Problem details>
Please recast the text read from the material as a Markdown table with two columns, Row and Line, putting each line in its own row with its number and leaving out any blank lines.

Given records>
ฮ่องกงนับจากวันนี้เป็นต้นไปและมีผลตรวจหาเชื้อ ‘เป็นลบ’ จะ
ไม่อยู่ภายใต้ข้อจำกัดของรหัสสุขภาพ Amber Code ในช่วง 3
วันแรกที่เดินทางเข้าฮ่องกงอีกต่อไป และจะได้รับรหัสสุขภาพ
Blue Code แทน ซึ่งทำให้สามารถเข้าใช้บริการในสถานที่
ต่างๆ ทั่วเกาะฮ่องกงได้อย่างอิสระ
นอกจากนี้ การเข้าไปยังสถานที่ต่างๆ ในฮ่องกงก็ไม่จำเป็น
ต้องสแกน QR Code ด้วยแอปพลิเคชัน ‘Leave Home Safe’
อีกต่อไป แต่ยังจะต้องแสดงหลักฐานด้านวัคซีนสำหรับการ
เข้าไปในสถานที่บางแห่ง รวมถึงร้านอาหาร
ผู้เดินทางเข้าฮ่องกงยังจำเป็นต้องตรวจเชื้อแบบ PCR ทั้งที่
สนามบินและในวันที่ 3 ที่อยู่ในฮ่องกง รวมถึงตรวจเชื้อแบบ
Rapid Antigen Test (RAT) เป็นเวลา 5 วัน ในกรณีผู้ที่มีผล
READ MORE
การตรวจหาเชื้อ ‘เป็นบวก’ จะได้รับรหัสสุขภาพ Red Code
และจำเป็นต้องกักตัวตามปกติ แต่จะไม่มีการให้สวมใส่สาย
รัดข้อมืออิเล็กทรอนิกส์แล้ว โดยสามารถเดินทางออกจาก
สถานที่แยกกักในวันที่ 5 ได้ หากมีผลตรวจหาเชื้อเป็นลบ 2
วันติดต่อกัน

Worked solution>
| Row | Line |
|---|---|
| 1 | ฮ่องกงนับจากวันนี้เป็นต้นไปและมีผลตรวจหาเชื้อ ‘เป็นลบ’ จะ |
| 2 | ไม่อยู่ภายใต้ข้อจำกัดของรหัสสุขภาพ Amber Code ในช่วง 3 |
| 3 | วันแรกที่เดินทางเข้าฮ่องกงอีกต่อไป และจะได้รับรหัสสุขภาพ |
| 4 | Blue Code แทน ซึ่งทำให้สามารถเข้าใช้บริการในสถานที่ |
| 5 | ต่างๆ ทั่วเกาะฮ่องกงได้อย่างอิสระ |
| 6 | นอกจากนี้ การเข้าไปยังสถานที่ต่างๆ ในฮ่องกงก็ไม่จำเป็น |
| 7 | ต้องสแกน QR Code ด้วยแอปพลิเคชัน ‘Leave Home Safe’ |
| 8 | อีกต่อไป แต่ยังจะต้องแสดงหลักฐานด้านวัคซีนสำหรับการ |
| 9 | เข้าไปในสถานที่บางแห่ง รวมถึงร้านอาหาร |
| 10 | ผู้เดินทางเข้าฮ่องกงยังจำเป็นต้องตรวจเชื้อแบบ PCR ทั้งที่ |
| 11 | สนามบินและในวันที่ 3 ที่อยู่ในฮ่องกง รวมถึงตรวจเชื้อแบบ |
| 12 | Rapid Antigen Test (RAT) เป็นเวลา 5 วัน ในกรณีผู้ที่มีผล |
| 13 | READ MORE |
| 14 | การตรวจหาเชื้อ ‘เป็นบวก’ จะได้รับรหัสสุขภาพ Red Code |
| 15 | และจำเป็นต้องกักตัวตามปกติ แต่จะไม่มีการให้สวมใส่สาย |
| 16 | รัดข้อมืออิเล็กทรอนิกส์แล้ว โดยสามารถเดินทางออกจาก |
| 17 | สถานที่แยกกักในวันที่ 5 ได้ หากมีผลตรวจหาเชื้อเป็นลบ 2 |
| 18 | วันติดต่อกัน |